Exercise:
Copy the RISC-V patch message word for word, from "On 2/24/2025 4:34" up to and including "vle32.v v2,0(a0)".

Re: [PATCH] RISC-V: Avoid updating vl right before branching on avl

2025-02-24 Thread Edwin Lu



On 2/24/2025 4:34 PM, Jeff Law wrote:



On 2/24/25 5:07 PM, Edwin Lu wrote:

See [1] thread for original patch which spawned this one.

We are currently seeing the following code where we perform a vsetvl
before a branching instruction against the avl.

 vsetvli a5,a1,e32,m1,tu,ma
 vle32.v v2,0(a0)
 sub a1,a1,a5 <-- a1 potentially set to 0
 sh2add  a0,a5,a0
 vfmacc.vv   v1,v2,v2
 vsetvli a5,a1,e32,m1,tu,ma <-- incompatible vinfo. update vl 
to 0

 beq a1,zero,.L12 <-- check if avl is 0

Since we are branching off of the avl, we don't need to update vl until
after the branch is taken. Search the ready queue for vsetvls scheduled
before branching instructions that branch off of the same regno and
promote the branches to execute first. This can improve performancy by
potentially avoiding setting VL=0 which may be expensive on some 
uarches.


[1] https://gcc.gnu.org/pipermail/gcc-patches/2025-February/675622.html

PR/117974

gcc/ChangeLog:

* config/riscv/riscv.cc (vsetvl_avl_regno): New helper function.
(insn_increases_zeroness_p): Ditto.
(riscv_promote_ready): Ditto.
(riscv_sched_reorder): Implement hook.
(TARGET_SCHED_REORDER): Define Hook.
* config/riscv/riscv.opt: New flag.

Data excerpt:
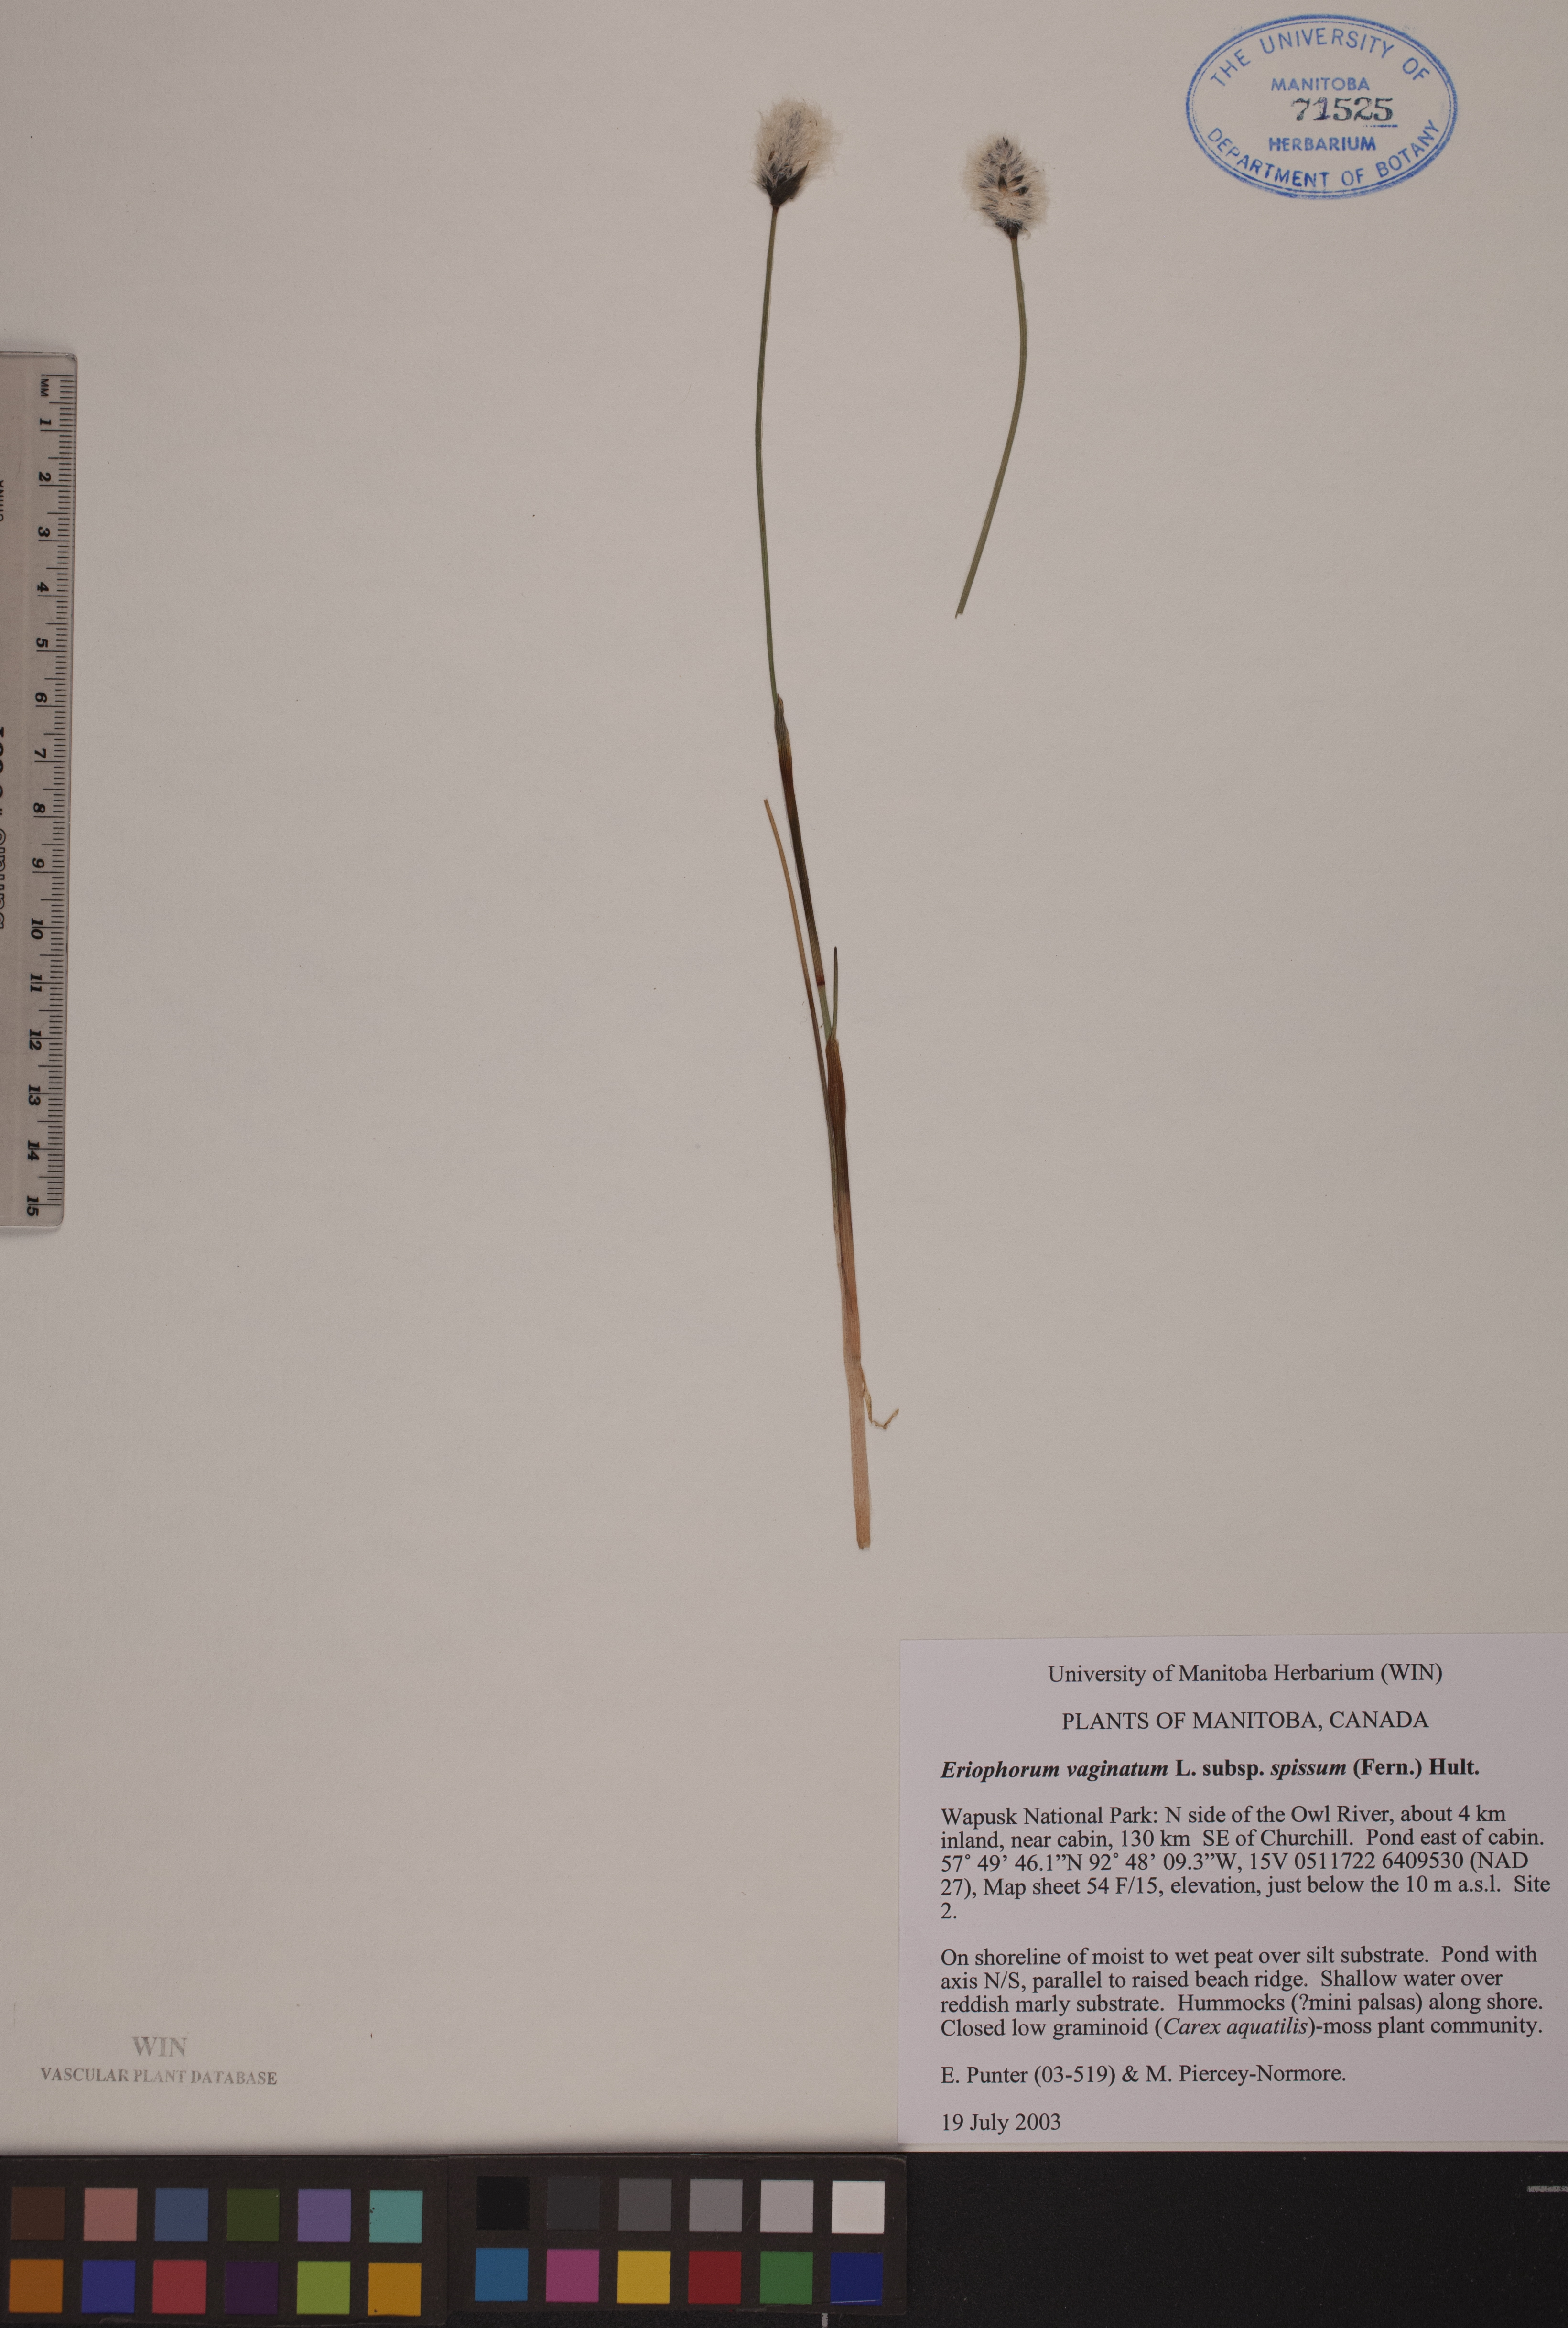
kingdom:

Answer section:
On 2/24/2025 4:34 PM, Jeff Law wrote:



On 2/24/25 5:07 PM, Edwin Lu wrote:

See [1] thread for original patch which spawned this one.

We are currently seeing the following code where we perform a vsetvl
before a branching instruction against the avl.

 vsetvli a5,a1,e32,m1,tu,ma
 vle32.v v2,0(a0)